* What needs to be done
Looking through the listing that follows, count the lines that contain "medlemmene" and give only that number.

◆ ◆ ◆ ◆ ◆ ◆ ◆

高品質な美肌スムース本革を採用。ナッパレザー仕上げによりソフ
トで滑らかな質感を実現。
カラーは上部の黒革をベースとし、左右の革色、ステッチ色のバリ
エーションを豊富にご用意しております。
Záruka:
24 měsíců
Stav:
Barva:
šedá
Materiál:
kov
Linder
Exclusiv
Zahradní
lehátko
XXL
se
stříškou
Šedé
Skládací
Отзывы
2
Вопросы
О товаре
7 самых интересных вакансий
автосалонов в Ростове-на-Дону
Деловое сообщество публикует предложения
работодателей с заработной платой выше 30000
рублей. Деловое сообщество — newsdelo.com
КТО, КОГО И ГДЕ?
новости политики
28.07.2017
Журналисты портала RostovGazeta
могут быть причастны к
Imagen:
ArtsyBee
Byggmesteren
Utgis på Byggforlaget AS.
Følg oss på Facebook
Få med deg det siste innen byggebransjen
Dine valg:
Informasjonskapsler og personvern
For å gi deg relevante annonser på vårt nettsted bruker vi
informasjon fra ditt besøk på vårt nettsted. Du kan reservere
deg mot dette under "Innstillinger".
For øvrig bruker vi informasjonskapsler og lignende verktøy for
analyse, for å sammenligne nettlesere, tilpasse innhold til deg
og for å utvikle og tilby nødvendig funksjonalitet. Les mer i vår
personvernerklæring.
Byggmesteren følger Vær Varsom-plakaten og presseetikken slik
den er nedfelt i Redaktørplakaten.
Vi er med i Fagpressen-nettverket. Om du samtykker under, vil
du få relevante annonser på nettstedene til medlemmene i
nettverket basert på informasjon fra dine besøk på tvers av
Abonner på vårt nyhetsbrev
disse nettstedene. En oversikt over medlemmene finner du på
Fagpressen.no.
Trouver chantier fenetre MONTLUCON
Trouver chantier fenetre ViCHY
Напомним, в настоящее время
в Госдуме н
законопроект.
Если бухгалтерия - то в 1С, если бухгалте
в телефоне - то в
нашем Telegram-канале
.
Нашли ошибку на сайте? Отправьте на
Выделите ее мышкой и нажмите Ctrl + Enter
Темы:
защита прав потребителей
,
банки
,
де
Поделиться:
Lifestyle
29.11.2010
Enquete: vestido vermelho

◆ ◆ ◆ ◆ ◆ ◆ ◆

* Your response
2